Now, that’s a pretty silly thing to think about—God ending up like a side of beef—but the risk to God was real. In this covenant, God put his very identity on the line. God is, by definition, the faithful one. If God makes and seals a promise but doesn’t keep it, our very understanding of who God is unravels completely. If God were to be unfaithful, God might as well be dead. So, when God made these ridiculous promises to Abram, it wasn’t just Abram’s faithfulness that was being put to the test. God’s faithfulness was on trial, too.

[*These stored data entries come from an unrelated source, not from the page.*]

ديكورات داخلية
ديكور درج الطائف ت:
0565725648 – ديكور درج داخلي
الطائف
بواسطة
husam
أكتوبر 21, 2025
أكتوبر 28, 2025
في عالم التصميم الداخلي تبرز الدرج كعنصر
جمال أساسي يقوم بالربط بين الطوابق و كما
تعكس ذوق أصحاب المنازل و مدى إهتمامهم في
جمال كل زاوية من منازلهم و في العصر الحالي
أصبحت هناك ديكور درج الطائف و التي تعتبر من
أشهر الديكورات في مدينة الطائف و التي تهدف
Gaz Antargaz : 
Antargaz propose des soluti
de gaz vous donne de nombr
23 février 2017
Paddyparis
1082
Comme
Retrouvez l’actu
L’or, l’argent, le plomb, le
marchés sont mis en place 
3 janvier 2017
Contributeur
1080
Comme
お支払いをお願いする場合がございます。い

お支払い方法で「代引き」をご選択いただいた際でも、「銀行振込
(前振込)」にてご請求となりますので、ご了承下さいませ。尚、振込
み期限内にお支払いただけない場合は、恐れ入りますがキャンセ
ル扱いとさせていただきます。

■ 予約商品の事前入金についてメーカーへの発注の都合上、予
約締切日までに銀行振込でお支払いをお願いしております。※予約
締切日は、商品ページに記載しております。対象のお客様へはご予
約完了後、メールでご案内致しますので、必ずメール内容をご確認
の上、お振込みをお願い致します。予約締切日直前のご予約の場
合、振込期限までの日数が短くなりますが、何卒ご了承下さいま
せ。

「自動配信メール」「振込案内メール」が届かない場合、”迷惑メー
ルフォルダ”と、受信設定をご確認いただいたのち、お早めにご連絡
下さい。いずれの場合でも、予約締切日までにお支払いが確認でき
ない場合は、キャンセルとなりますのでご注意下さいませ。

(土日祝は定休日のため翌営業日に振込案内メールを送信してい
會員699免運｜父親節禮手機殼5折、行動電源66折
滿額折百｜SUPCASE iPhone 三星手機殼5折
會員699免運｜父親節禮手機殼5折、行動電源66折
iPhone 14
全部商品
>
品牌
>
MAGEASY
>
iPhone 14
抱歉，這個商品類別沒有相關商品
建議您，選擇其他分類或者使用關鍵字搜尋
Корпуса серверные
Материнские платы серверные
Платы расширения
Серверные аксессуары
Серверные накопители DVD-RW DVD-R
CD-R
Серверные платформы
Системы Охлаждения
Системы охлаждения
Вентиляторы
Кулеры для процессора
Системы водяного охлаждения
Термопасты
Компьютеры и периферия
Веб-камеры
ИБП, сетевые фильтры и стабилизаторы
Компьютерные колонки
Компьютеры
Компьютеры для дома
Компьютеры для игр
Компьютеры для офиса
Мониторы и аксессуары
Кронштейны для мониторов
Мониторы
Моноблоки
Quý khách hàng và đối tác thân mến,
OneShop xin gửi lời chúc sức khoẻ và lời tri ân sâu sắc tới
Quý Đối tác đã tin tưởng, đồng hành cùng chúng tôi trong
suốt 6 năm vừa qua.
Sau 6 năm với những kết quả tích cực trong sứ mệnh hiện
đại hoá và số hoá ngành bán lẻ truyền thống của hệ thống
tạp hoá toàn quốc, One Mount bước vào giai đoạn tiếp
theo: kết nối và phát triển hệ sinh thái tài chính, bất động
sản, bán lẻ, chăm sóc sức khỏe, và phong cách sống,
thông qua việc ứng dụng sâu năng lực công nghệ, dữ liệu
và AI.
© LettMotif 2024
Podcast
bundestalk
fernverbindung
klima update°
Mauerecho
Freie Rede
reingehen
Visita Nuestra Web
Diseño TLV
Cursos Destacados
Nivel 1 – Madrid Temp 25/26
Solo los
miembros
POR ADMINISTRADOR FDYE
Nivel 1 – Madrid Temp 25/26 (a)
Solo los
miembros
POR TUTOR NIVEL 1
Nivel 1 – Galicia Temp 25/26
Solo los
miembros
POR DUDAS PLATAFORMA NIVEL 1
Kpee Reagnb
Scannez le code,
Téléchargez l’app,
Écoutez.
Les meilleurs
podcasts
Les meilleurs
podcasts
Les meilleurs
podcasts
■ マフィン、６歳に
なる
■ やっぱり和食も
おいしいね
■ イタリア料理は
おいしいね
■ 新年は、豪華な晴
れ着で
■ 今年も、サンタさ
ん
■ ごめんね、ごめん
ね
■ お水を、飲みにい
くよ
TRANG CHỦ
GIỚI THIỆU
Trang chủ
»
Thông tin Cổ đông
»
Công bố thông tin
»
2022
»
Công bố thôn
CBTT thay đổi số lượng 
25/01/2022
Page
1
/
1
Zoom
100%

But why would God do that? God didn’t need to. There are countless people in countless cultures with countless so-called divinities who have told stories about human beings believing something about a particular god. But when does one of those gods ever stake its reputation—its very existence—on the fulfillment of a promise? God wasn’t merely making a promise to Abram. He was enacting a covenant with him—a two-way relationship that depended upon mutual faithfulness. This covenant invited something more than awe and wonder. It inspired trust—the kind of trust that exists between two lifelong friends. In this covenant, Abram belonged to God, and God likewise belonged to Abram and his descendants forever.
 
Our God is faithful. Our God makes the impossible possible. And, even more amazing than that, our God chooses to have a real, meaningful relationship with God’s people—with us. In order for that to happen, God chooses to be vulnerable—to allow us the freedom of knowing that, if God ever broke his promises, we would be justified in deserting him. But God never does break his promises, and, thus, we are invited time after time to believe in him. In the story of Jesus Christ, God reveals yet again that his love has no limits—that his faithfulness never comes to an end. In the cross, God shows that he is willing to put himself on the line in order to convey to us that his love can never be broken. God is making a ridiculous promise to you. He is promising to love you no matter what. He is promising that there is nothing you can do to separate yourself from that love. That kind of love from God is unbelievable but true. Will you believe it? Will you believe that God loves you that much?